Minimal Mappings (also on Wikipedia)
Given any two graph-like structures, e.g., database or XML schemas and ontologies, matching is usually identified as the problem of finding those nodes in the two structures which semantically correspond to one another. Any such pair of nodes is informally called a mapping.
Semantic matching has been proposed as a solution to the semantic heterogeneity problem at the level of schematic metadata (e.g., ontologies). Minimal mappings are high quality mappings such that i) all the other mappings can be computed from them in time linear in the size of the input graphs, and ii) none of them can be dropped without losing property i).
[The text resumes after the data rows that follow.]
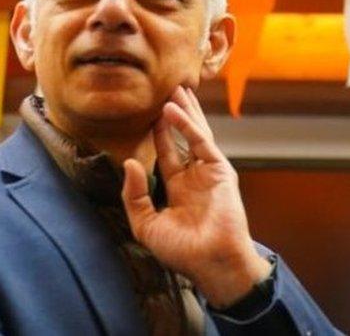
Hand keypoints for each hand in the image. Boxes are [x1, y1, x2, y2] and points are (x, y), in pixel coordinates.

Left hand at [120, 85, 271, 307]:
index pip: (167, 153)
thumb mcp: (147, 224)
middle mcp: (195, 176)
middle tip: (168, 90)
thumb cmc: (181, 251)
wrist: (210, 261)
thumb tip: (129, 163)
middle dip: (176, 115)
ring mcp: (210, 171)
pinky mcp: (220, 169)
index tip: (149, 114)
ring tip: (175, 88)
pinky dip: (187, 125)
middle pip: (184, 137)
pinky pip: (201, 142)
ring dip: (185, 111)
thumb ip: (134, 195)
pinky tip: (173, 110)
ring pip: (196, 133)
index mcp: (179, 189)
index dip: (159, 134)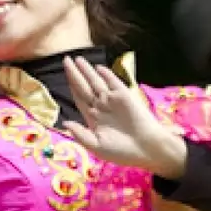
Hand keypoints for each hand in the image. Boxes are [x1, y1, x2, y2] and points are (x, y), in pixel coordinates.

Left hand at [62, 56, 186, 179]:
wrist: (147, 150)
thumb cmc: (123, 151)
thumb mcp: (97, 146)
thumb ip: (80, 134)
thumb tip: (65, 123)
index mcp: (93, 118)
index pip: (79, 98)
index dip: (71, 87)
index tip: (63, 76)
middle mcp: (101, 106)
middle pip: (84, 87)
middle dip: (74, 74)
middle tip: (65, 60)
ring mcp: (112, 100)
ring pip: (96, 81)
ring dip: (87, 70)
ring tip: (77, 59)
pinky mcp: (125, 96)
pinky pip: (113, 82)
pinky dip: (107, 74)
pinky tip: (98, 68)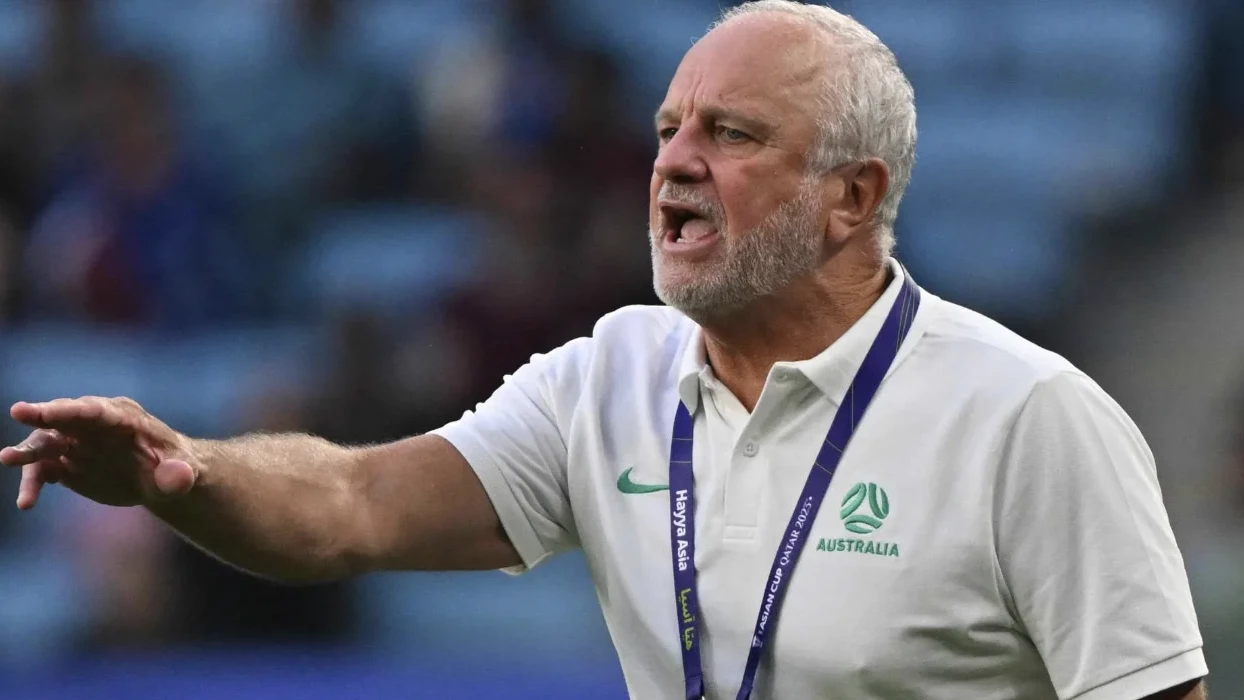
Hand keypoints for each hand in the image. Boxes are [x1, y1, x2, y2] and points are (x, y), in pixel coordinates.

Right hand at [0, 397, 196, 509]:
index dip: (72, 410)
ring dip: (27, 452)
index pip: (95, 411)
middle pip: (64, 417)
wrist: (161, 480)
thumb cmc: (176, 468)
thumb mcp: (183, 473)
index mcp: (123, 417)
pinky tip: (27, 503)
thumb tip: (178, 477)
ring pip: (45, 443)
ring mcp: (77, 443)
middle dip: (42, 414)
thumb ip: (178, 474)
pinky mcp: (66, 463)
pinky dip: (33, 484)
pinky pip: (43, 471)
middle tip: (19, 411)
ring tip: (6, 459)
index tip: (48, 410)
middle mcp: (94, 425)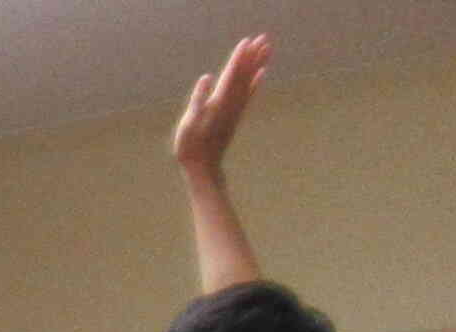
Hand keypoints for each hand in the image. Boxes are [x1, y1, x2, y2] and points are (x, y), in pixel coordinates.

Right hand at [175, 34, 271, 173]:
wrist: (203, 168)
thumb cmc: (190, 147)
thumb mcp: (188, 123)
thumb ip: (198, 98)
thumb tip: (207, 77)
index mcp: (219, 102)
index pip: (231, 75)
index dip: (239, 58)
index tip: (247, 41)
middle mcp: (231, 103)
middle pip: (244, 75)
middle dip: (252, 56)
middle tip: (263, 38)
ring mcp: (235, 110)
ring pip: (249, 82)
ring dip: (257, 64)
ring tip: (266, 48)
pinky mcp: (235, 116)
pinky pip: (248, 95)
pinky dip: (256, 82)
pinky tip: (262, 74)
The proposed technique works on lightweight ontologies, namely on DAG-like graph structures where each node is labelled by a natural language sentence which can be used to compute the meaning of that node as a Description Logic (DL) formula, and where the formula associated to each node is subsumed by the formula of the node above. Furthermore we assume that each mapping is associated with one of the following semantic relations: disjointness, equivalence, more specific and less specific, as implemented for example by SMatch.
The main advantage of minimal mappings is that they are the minimal amount of information that needs to be dealt with. Notice that this is a rather important feature as the number of possible mappings can grow up to n*m with n and m the size of the two input ontologies. In particular, minimal mappings become crucial with large ontologies, e.g. DMOZ, where even relatively small subsets of the number of possible mappings, potentially millions of them, are unmanageable. Minimal mappings provide clear usability advantages. Many systems and corresponding interfaces, mostly graphical, have been provided for the management of mappings but all of them hardly scale with the increasing number of nodes, and the resulting visualizations are rather messy [1]. Furthermore, the maintenance of smaller sets of mappings makes the work of the user much easier, faster and less error prone. Look at [2] for a formal definition of minimal and, dually, redundant mappings, evidence of the fact that the set of minimal mappings always exists and it is unique and an algorithm for computing them.